According to claim 1,
The spatial vision sensor comprises a fully connected layer consisting of at least one hidden layer (hidden layer).

According to claim 1,
A storage unit for storing the feature map generated by the feature extraction unit is further included,
The temporal visual sensor detects an object in the image according to the temporal flow using a recurrent neural network,
The recursive neural network is a visual sensing system characterized in that it is learned based on the feature map stored in the storage unit.

According to claim 1,
The neural network is a visual sensing system characterized in that an image on which a screen transition, scaling, and rotation processing is performed is input and learned.

In the method of visual detection using a visual detection system,
(a) inputting an image;
(b) generating a feature map of the image using a neural network;
(c) estimating the location and name of the object in the image using the feature map;
(d) detecting an object in the image according to a time sequence based on the feature map; And
(e) determining an object detection result in the image based on the estimation result of step (c) and the detection result of step (d); includes,
Step (c) and step (d) are performed simultaneously,
When the estimation result of step (c) is different from the detection result of step (d), the prediction threshold in step (c) is readjusted, so that the object detection result in the image is judged.

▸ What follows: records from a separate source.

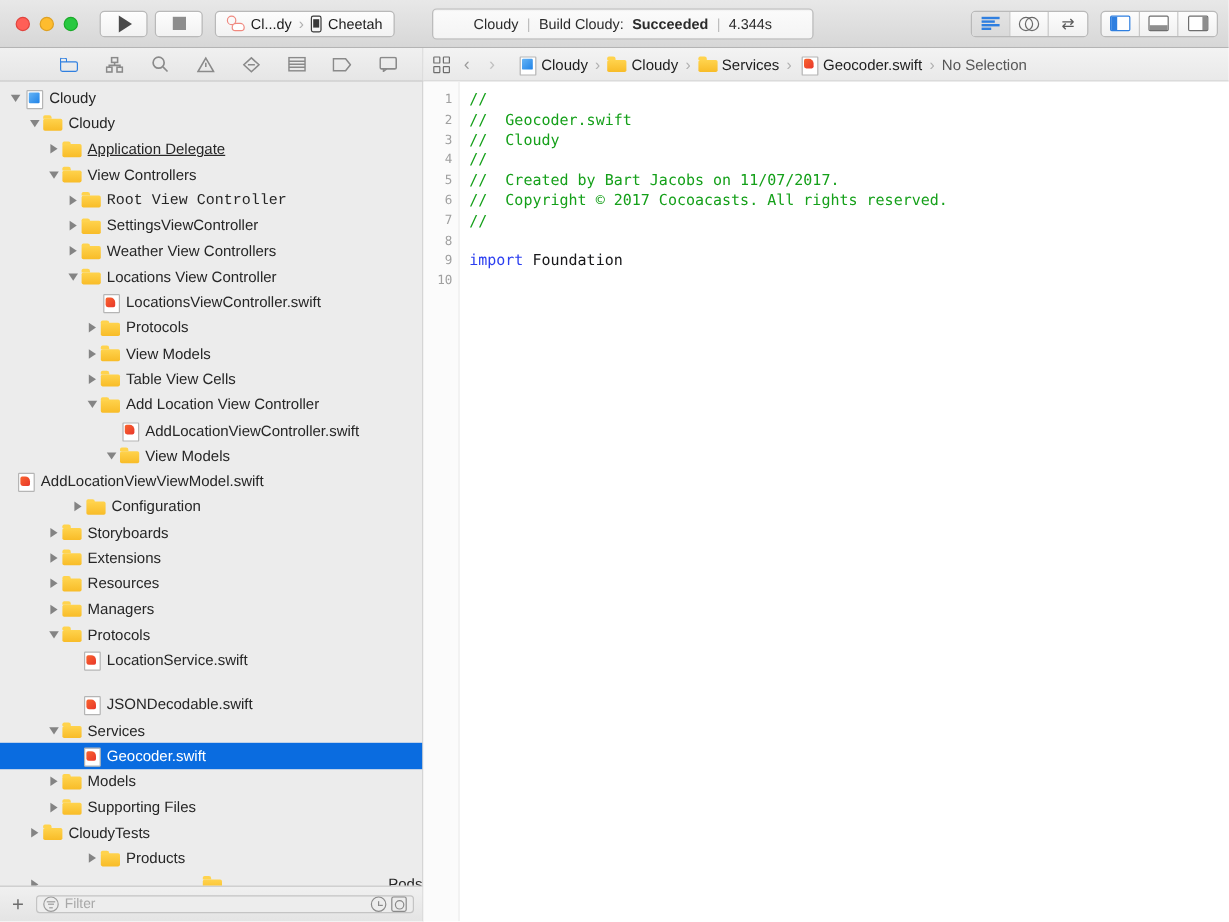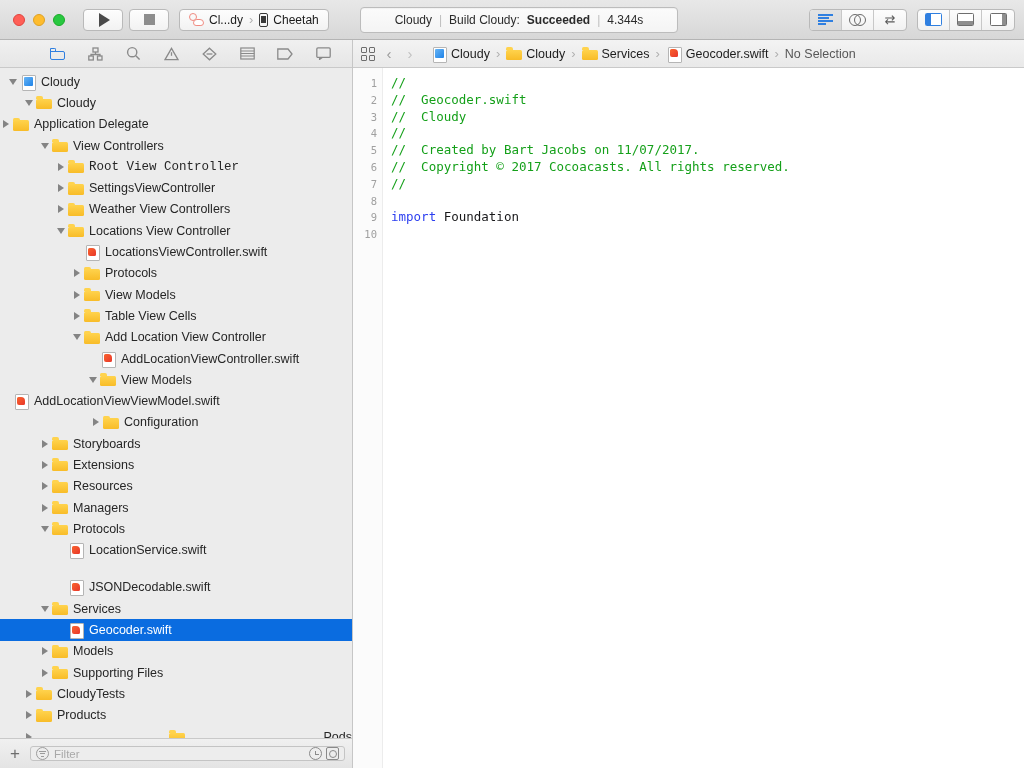--- a/index.html
+++ b/index.html
@@ -321,21 +321,21 @@
             <span class="ic proj"></span>
             <span>Cloudy</span>
           </div>
           <div class="row" style="padding-left: 23px;">
             <span class="disc">
               <span class="arrow-d"></span>
             </span>
             <span class="ic folder"></span>
             <span>Cloudy</span>
           </div>
-          <div class="row" style="">
+          <div class="row" style="padding-left: 39px; text-decoration: underline;">
             <span class="disc">
               <span class="arrow-r"></span>
             </span>
             <span class="ic folder"></span>
             <span>Application Delegate</span>
           </div>
           <div class="row" style="padding-left: 39px;">
             <span class="disc">
               <span class="arrow-d"></span>
             </span>
@@ -413,21 +413,21 @@
               <span class="arrow-d"></span>
             </span>
             <span class="ic folder"></span>
             <span>View Models</span>
           </div>
           <div class="row" style="">
             <span class="disc none"></span>
             <span class="ic swift"></span>
             <span>AddLocationViewViewModel.swift</span>
           </div>
-          <div class="row" style="padding-left: 59px; margin-left: 31px;">
+          <div class="row" style="padding-left: 59px;">
             <span class="disc">
               <span class="arrow-r"></span>
             </span>
             <span class="ic folder"></span>
             <span>Configuration</span>
           </div>
           <div class="row" style="padding-left: 39px;">
             <span class="disc">
               <span class="arrow-r"></span>
             </span>
@@ -498,21 +498,21 @@
             <span class="ic folder"></span>
             <span>Supporting Files</span>
           </div>
           <div class="row" style="padding-left: 23px;">
             <span class="disc">
               <span class="arrow-r"></span>
             </span>
             <span class="ic folder"></span>
             <span>CloudyTests</span>
           </div>
-          <div class="row" style="padding-left: 23px;">
+          <div class="row" style="padding-left: 23px; margin-left: 48px;">
             <span class="disc">
               <span class="arrow-r"></span>
             </span>
             <span class="ic folder"></span>
             <span>Products</span>
           </div>
           <div class="row" style="padding-left: 23px; justify-content: space-between;">
             <span class="disc">
               <span class="arrow-r"></span>
             </span>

Detection method.

delete

The method of claim 6,
The neural network includes a plurality of convolution layers for generating a feature map of the image and a pooling layer for sampling the feature map.

The method of claim 6,
The step (c) is performed using a fully connected layer consisting of at least one hidden layer (hidden layer).

The method of claim 6,
The step of storing the feature map generated in the step (b) in the storage unit of the visual detection system; is further included,
The step (d) is performed using a recurrent neural network,
The recursive neural network is a time detection method characterized in that it is learned based on the feature map stored in step (b).

The method of claim 6,
The neural network is a visual sensing method characterized in that an image in which a screen transition, scaling, and rotation processing is performed is input and learned.

A computer-readable recording medium in which a program for implementing the method of any one of claims 6, 8, 9, 10 or 11 is recorded.